> **ASSIGNED TASK**
Within the entries below, find the portion that opens with the line containing "M234,883L280,889" and closes with the line containing "M636,1772L644,1764L689,1768". Retype that portion exactly and only.

(Stored data)
========================================================================

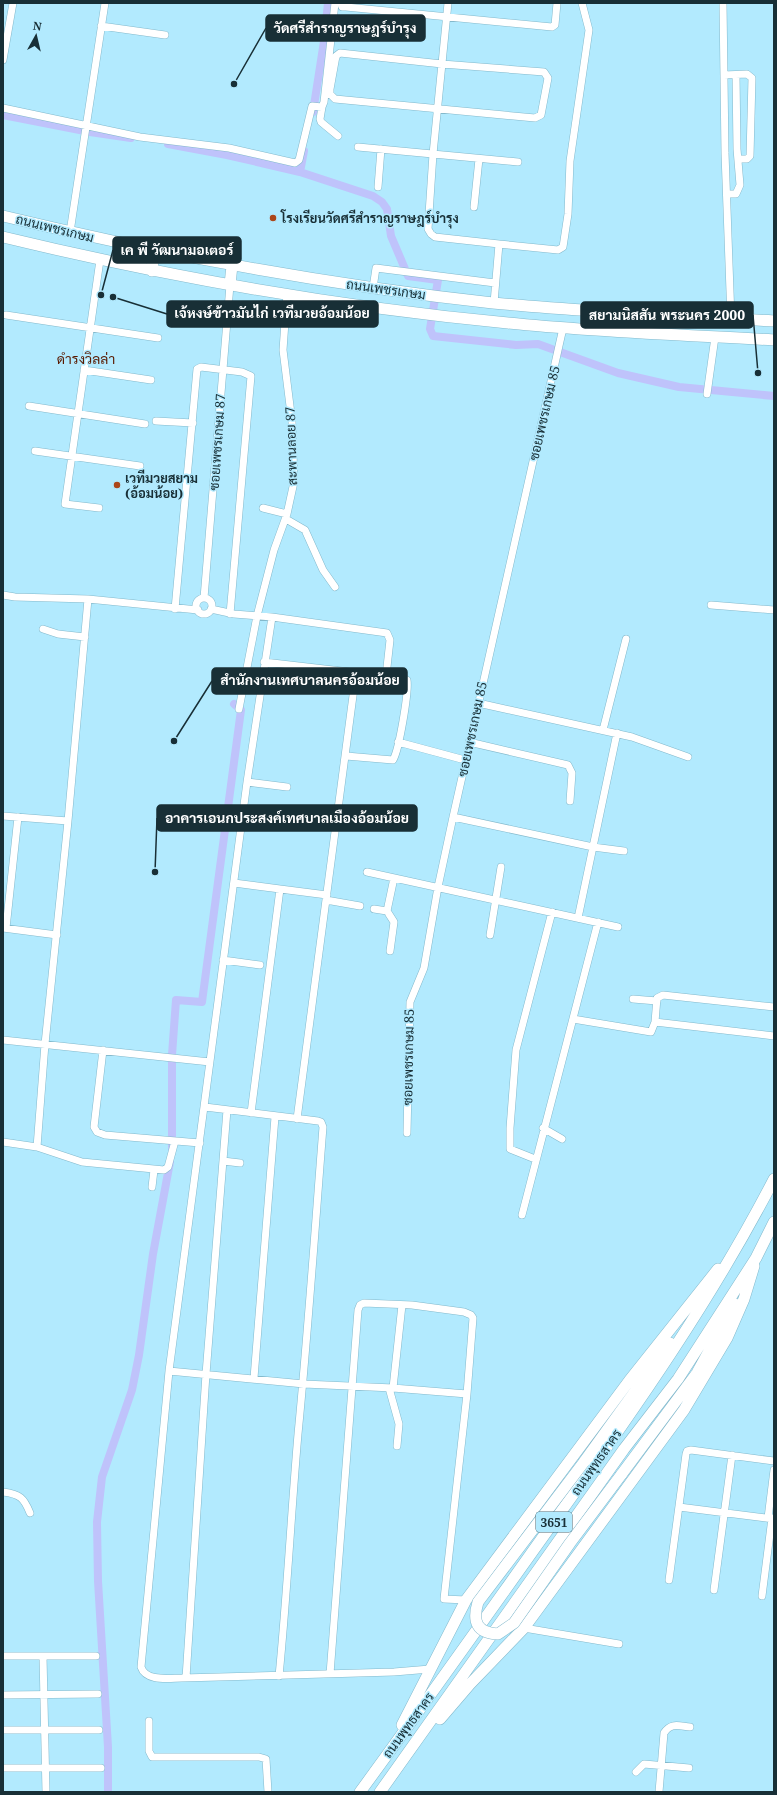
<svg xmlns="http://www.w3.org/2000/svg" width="777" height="1795" font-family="'Noto Serif',Sarabun,serif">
<rect width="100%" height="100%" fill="#b2eafe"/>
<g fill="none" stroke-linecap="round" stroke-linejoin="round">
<path stroke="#bfc3fb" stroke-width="8" d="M313,112L324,41L328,3
M3,115L90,132L131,138
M168,144L227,155L300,172L373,196L382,202L387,209L391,236L408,276L438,280L430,329L433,336L516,345L538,344L618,373L679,387L774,396
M300,172L304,151
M172,1148V1055L176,1000L202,1002L241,710L234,704
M108,1792V1747L98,1581L97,1522L102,1477L132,1390L139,1355L153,1254L170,1162"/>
<defs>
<path id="minor" d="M341,3L342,7H346L552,27L555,25L557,3
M448,3L433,154L428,229L431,234L435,237L499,244L494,303
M723,3L725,153L731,319
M101,26L165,35
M340,53L442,64L544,72L548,78L541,115L535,118L335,99L330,94V89L336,56Z
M3,60L13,3
M724,75L747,74L752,78L750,156L747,159H738
M322,107L320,119L321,122L338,136
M3,108L140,137L229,148L295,163L299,160L312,106L322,107L324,102L335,3
M358,147L518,162
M378,187L381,149
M727,194H736L740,185L737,149L736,75
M474,207L479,159
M70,232L105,3
M499,244L558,250L563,247L568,214L570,161L589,30L582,3
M373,288L376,268L495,283
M6,315L158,338
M84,370L151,380
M707,394L715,337
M29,406L145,424
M156,421L193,423
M35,451L140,466
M99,508L65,504L100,260
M263,508L287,514
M286,519L305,530L323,570L335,587
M3,595L15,597L88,599L198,610
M204,598L230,285
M196 606a8 8 0 1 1 16 0a8 8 0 1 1-16 0Z
M711,605L774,610
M175,609L197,369L201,367L242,372L251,376L230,614
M211,609L234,614L272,617L387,633L390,640L386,676
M272,617L247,782L169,1371L141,1667C146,1682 169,1678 182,1678L394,1672L430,1669
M43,629L58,634L85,637
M264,662L402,678L407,680C409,692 399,750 393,760L346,756
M478,703L632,737L688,757
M239,709L257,616L274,550L287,514L294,482L292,422L283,350L287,294
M603,730L626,639
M398,742L465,760
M469,742L568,765L572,773L570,801
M247,782L287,787
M3,816L68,821
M453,817L593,847L624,851
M367,872L618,927
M234,883L280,889
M326,900L360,906
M374,909L387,911L394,922L390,951
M387,911L394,878
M578,918L617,733
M3,928L57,935
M6,928L18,817
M490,935L501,867
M223,960L260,965
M633,999L657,1001
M573,1019L651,1032L655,1022L657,998L663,995L774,1007
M655,1022L774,1036
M3,1040L210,1062
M103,1050L94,1127L97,1132L105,1135L200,1143
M205,1107L318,1121L321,1122L323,1127C315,1229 308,1332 298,1434C291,1515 287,1595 279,1676
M251,1113L280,889L327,895
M297,1119L356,673
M543,1128L562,1139
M407,1133L410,1002L424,968L438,887L453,817L563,328
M3,1142L37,1147L82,1162L164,1170L168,1167L175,1141
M37,1147L45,1044L68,821L88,599
M535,1159L510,1149V1128L516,1050L552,912
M223,1161L240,1163
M152,1187L154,1170
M522,1215L598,922
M169,1371L304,1384L393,1388L467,1394
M254,1378L275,1117
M389,1388L399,1424L397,1446
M393,1388L402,1305
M3,1492C20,1494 24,1498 30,1513
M679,1507L774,1519
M768,1518L774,1470
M669,1580L686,1454L687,1451L691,1450L774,1461
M714,1590L732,1455
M762,1596L772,1518
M524,1628L619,1644
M3,1656H96
M43,1656L46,1792
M330,1674L358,1310L360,1305L364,1303L412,1305L464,1312L471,1315L473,1318L467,1394L444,1599L466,1600
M186,1678L206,1374L227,1110
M3,1695L98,1694
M149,1721V1751L152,1757H259L266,1759L268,1792
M3,1730H99
M3,1768H101
M636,1772L644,1764L689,1768
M659,1792L664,1733C671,1722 679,1726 690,1727"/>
<path id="primary" d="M3,216C165,255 327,285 493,303C586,312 680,316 774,321
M3,237C169,277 338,307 508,323C597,332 685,335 774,340
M152,271L154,251
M230,285L232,265
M584,1462L670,1343
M621,1475L697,1373L735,1304
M440,1719L470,1684L524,1628L684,1410L727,1338L744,1299L754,1266
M402,1725L466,1600L629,1381L718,1269
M360,1792C426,1702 490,1611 555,1520C634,1410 712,1299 774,1179
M380,1792L624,1449L678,1379L756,1258L774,1222"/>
</defs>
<use href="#minor" stroke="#83b9cc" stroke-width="8"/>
<use href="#primary" stroke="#83b9cc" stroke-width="12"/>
<use href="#minor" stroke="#fff" stroke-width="7"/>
<use href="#primary" stroke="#fff" stroke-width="11"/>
<defs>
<path id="primary-bridge" d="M584,1462L478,1602C472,1622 477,1633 498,1634L514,1623L570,1543L621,1475"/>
</defs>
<use href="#primary-bridge" stroke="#83b9cc" stroke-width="12" stroke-linecap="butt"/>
<use href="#primary-bridge" stroke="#fff" stroke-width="11"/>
</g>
<g fill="#ab4619" stroke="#b2eafe" stroke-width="1.5">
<circle cx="273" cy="218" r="4"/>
<circle cx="117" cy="485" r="4"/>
</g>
<g text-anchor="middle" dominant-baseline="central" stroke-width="3" stroke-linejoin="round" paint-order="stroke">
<rect fill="#b2eafe" stroke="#466772" stroke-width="1" x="536" y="1512" width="36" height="20" rx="3"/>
<g font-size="12" font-weight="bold" fill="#182f36">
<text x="554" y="1522">3651</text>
</g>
<g font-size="13" font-weight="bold" fill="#182f36" stroke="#b2eafe" text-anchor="start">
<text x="281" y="218">โรงเรียนวัดศรีสําราญราษฎร์บํารุง</text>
<text x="125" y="478">เวทีมวยสยาม<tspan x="125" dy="15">(อ้อมน้อย)</tspan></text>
</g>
<g font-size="13" fill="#182f36" stroke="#b2eafe">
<text transform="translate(55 228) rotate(14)">ถนนเพชรเกษม</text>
<text transform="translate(386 289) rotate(8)">ถนนเพชรเกษม</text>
<text transform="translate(544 413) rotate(-77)">ซอยเพชรเกษม 85</text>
<text transform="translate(217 442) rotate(-86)">ซอยเพชรเกษม 87</text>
<text transform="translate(291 446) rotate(-92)">สะพานลอย 87</text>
<text transform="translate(472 729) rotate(-78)">ซอยเพชรเกษม 85</text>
<text transform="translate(408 1057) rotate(-89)">ซอยเพชรเกษม 85</text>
<text transform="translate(596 1462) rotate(-55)">ถนนพุทธสาคร</text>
<text transform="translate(408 1725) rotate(-54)">ถนนพุทธสาคร</text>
</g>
<g font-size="14" fill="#591a00" stroke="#b2eafe">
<text x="86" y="358">ดำรงวิลล่า</text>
</g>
</g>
<path fill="none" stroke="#182f36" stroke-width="1.5" d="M234 84L266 28M101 295L113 250M113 297L167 314M758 373L753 315M174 741L212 681M155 872L157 818"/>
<g fill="#182f36" stroke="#b2eafe" stroke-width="1.5">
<circle cx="234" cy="84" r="4"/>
<circle cx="101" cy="295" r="4"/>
<circle cx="113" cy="297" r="4"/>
<circle cx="758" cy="373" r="4"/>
<circle cx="174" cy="741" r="4"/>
<circle cx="155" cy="872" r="4"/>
</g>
<g fill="#182f36" stroke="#182f36" stroke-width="1.5">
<rect x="266" y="15" width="159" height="26" rx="4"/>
<rect x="113" y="237" width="128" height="26" rx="4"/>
<rect x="167" y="301" width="211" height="26" rx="4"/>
<rect x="581" y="302" width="172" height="26" rx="4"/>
<rect x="212" y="668" width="195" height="26" rx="4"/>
<rect x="157" y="805" width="260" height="26" rx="4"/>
</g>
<g font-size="14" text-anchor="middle" font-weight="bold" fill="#fff">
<text x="345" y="33">วัดศรีสําราญราษฎร์บํารุง</text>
<text x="177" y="255">เค พี วัฒนามอเตอร์</text>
<text x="272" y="318">เจ้หงษ์ข้าวมันไก่ เวทีมวยอ้อมน้อย</text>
<text x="667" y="320">สยามนิสสัน พระนคร 2000</text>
<text x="310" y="685">สำนักงานเทศบาลนครอ้อมน้อย</text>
<text x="287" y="823">อาคารเอนกประสงค์เทศบาลเมืองอ้อมน้อย</text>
</g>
<rect width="777" height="1795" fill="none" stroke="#182f36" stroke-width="8"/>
<g transform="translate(36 36) rotate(8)" stroke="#b2eafe" stroke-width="3" paint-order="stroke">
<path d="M0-3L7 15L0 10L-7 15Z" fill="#182f36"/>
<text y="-6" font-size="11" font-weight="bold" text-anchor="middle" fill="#182f36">N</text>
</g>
</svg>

========================================================================

> **FINISHED TASK**
M234,883L280,889
M326,900L360,906
M374,909L387,911L394,922L390,951
M387,911L394,878
M578,918L617,733
M3,928L57,935
M6,928L18,817
M490,935L501,867
M223,960L260,965
M633,999L657,1001
M573,1019L651,1032L655,1022L657,998L663,995L774,1007
M655,1022L774,1036
M3,1040L210,1062
M103,1050L94,1127L97,1132L105,1135L200,1143
M205,1107L318,1121L321,1122L323,1127C315,1229 308,1332 298,1434C291,1515 287,1595 279,1676
M251,1113L280,889L327,895
M297,1119L356,673
M543,1128L562,1139
M407,1133L410,1002L424,968L438,887L453,817L563,328
M3,1142L37,1147L82,1162L164,1170L168,1167L175,1141
M37,1147L45,1044L68,821L88,599
M535,1159L510,1149V1128L516,1050L552,912
M223,1161L240,1163
M152,1187L154,1170
M522,1215L598,922
M169,1371L304,1384L393,1388L467,1394
M254,1378L275,1117
M389,1388L399,1424L397,1446
M393,1388L402,1305
M3,1492C20,1494 24,1498 30,1513
M679,1507L774,1519
M768,1518L774,1470
M669,1580L686,1454L687,1451L691,1450L774,1461
M714,1590L732,1455
M762,1596L772,1518
M524,1628L619,1644
M3,1656H96
M43,1656L46,1792
M330,1674L358,1310L360,1305L364,1303L412,1305L464,1312L471,1315L473,1318L467,1394L444,1599L466,1600
M186,1678L206,1374L227,1110
M3,1695L98,1694
M149,1721V1751L152,1757H259L266,1759L268,1792
M3,1730H99
M3,1768H101
M636,1772L644,1764L689,1768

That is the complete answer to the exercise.